Your answer should be every line of the records that contains the word "right", copied as it stands.
━━━ Records to process ━━━
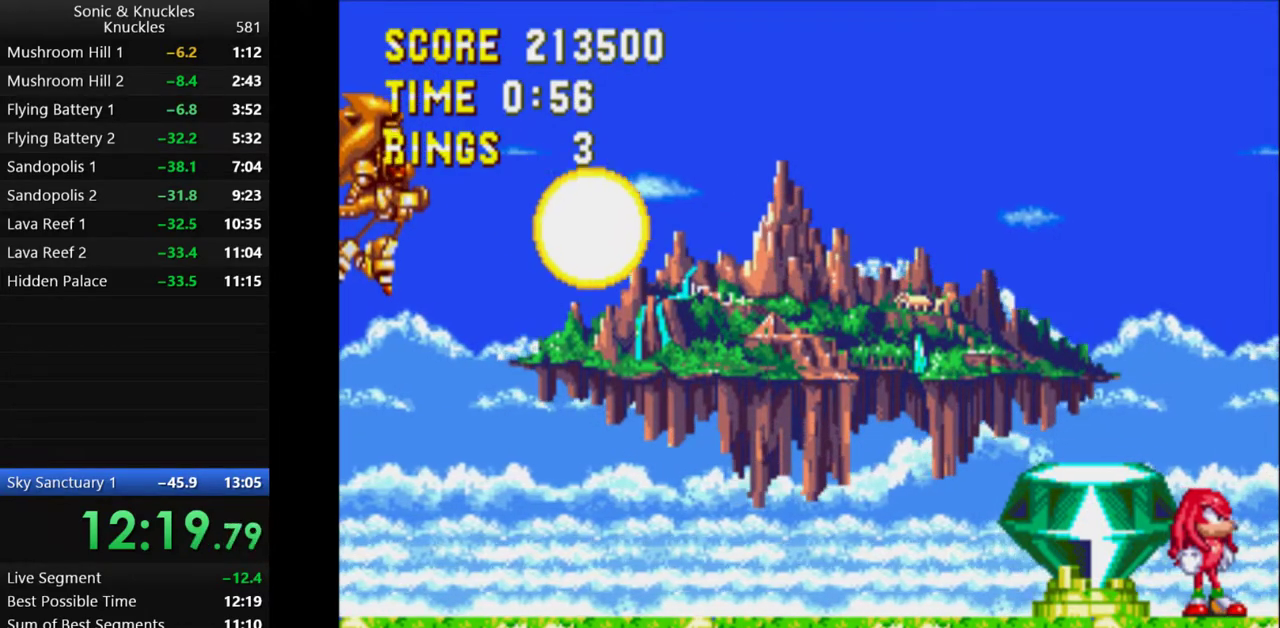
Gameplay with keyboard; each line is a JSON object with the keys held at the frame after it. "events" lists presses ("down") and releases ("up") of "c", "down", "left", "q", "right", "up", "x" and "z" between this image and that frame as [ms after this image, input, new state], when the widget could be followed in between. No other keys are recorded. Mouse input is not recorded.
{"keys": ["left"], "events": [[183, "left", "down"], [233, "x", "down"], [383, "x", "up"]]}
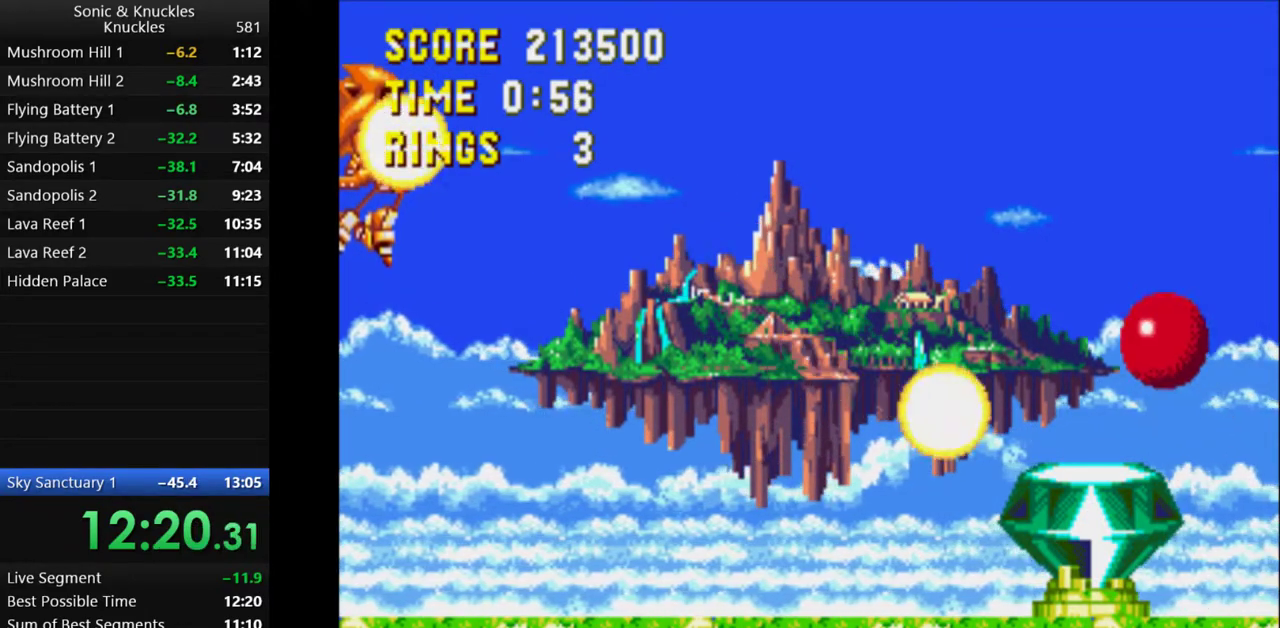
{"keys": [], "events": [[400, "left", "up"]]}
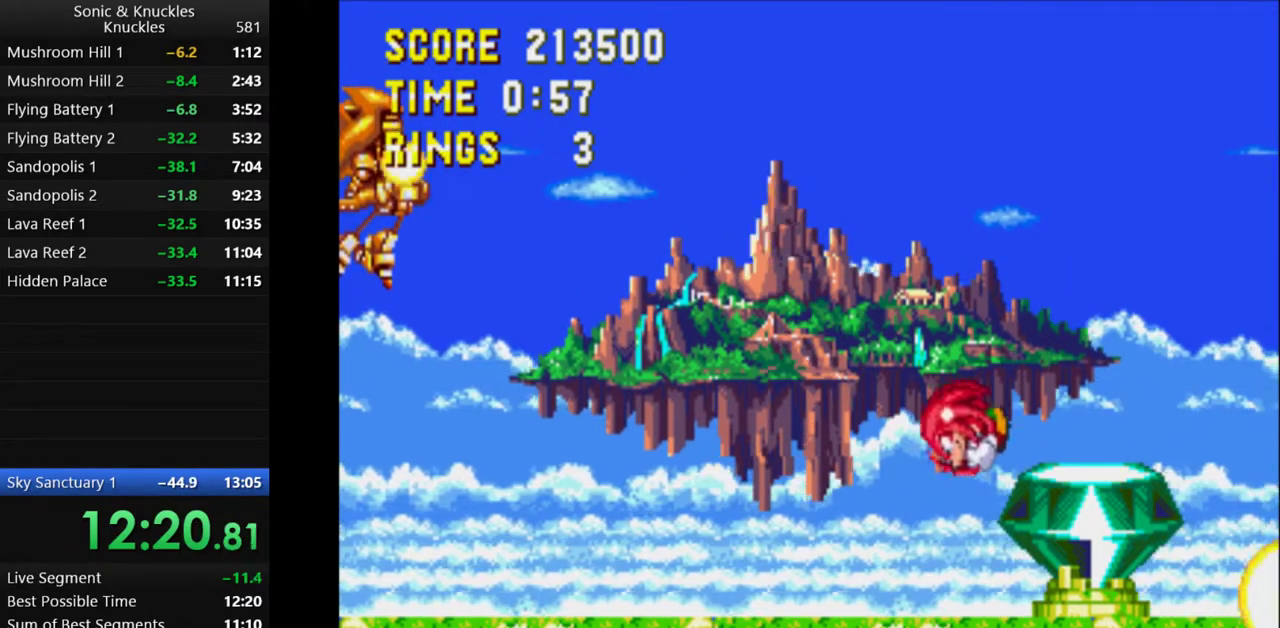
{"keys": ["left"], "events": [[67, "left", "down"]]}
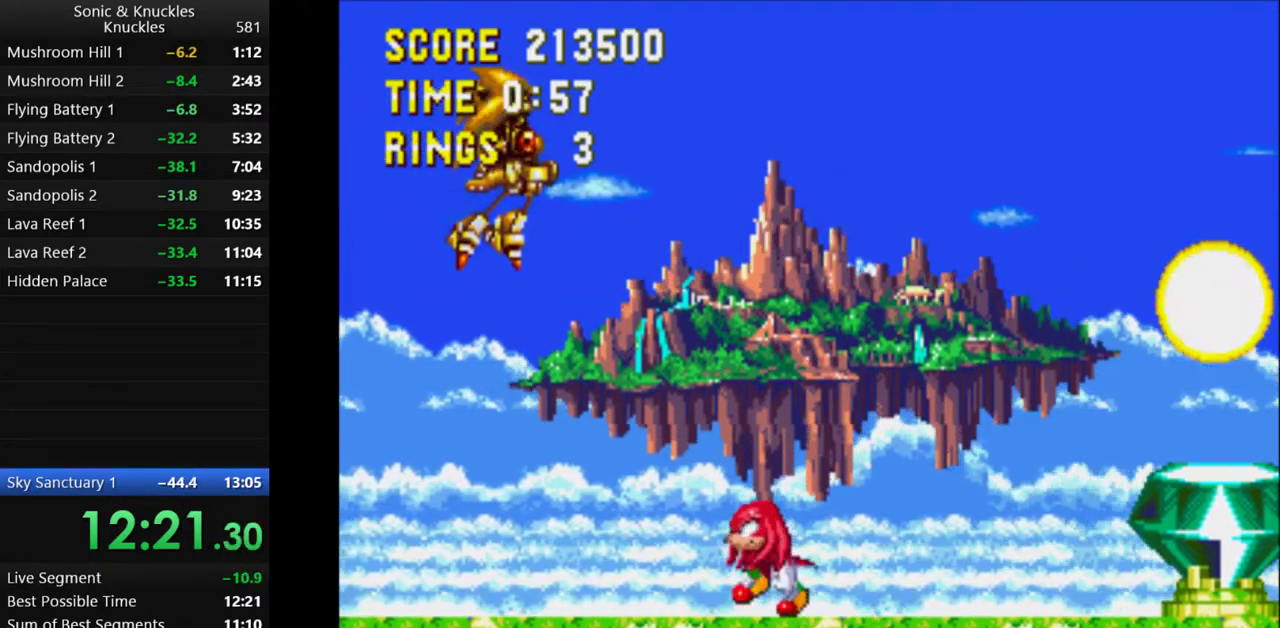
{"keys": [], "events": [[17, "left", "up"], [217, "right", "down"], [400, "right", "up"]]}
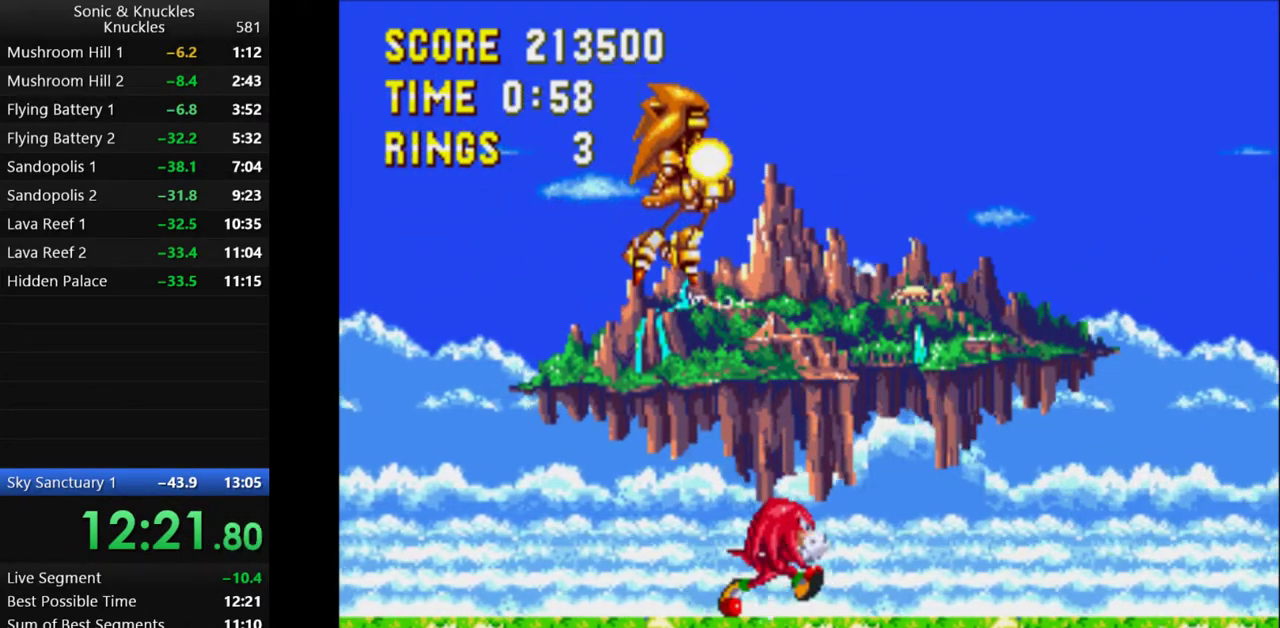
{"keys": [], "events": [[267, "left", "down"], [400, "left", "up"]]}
━━━
> _Answer below_:
Gameplay with keyboard; each line is a JSON object with the keys held at the frame after it. "events" lists presses ("down") and releases ("up") of "c", "down", "left", "q", "right", "up", "x" and "z" between this image and that frame as [ms after this image, input, new state], when the widget could be followed in between. No other keys are recorded. Mouse input is not recorded.
{"keys": [], "events": [[17, "left", "up"], [217, "right", "down"], [400, "right", "up"]]}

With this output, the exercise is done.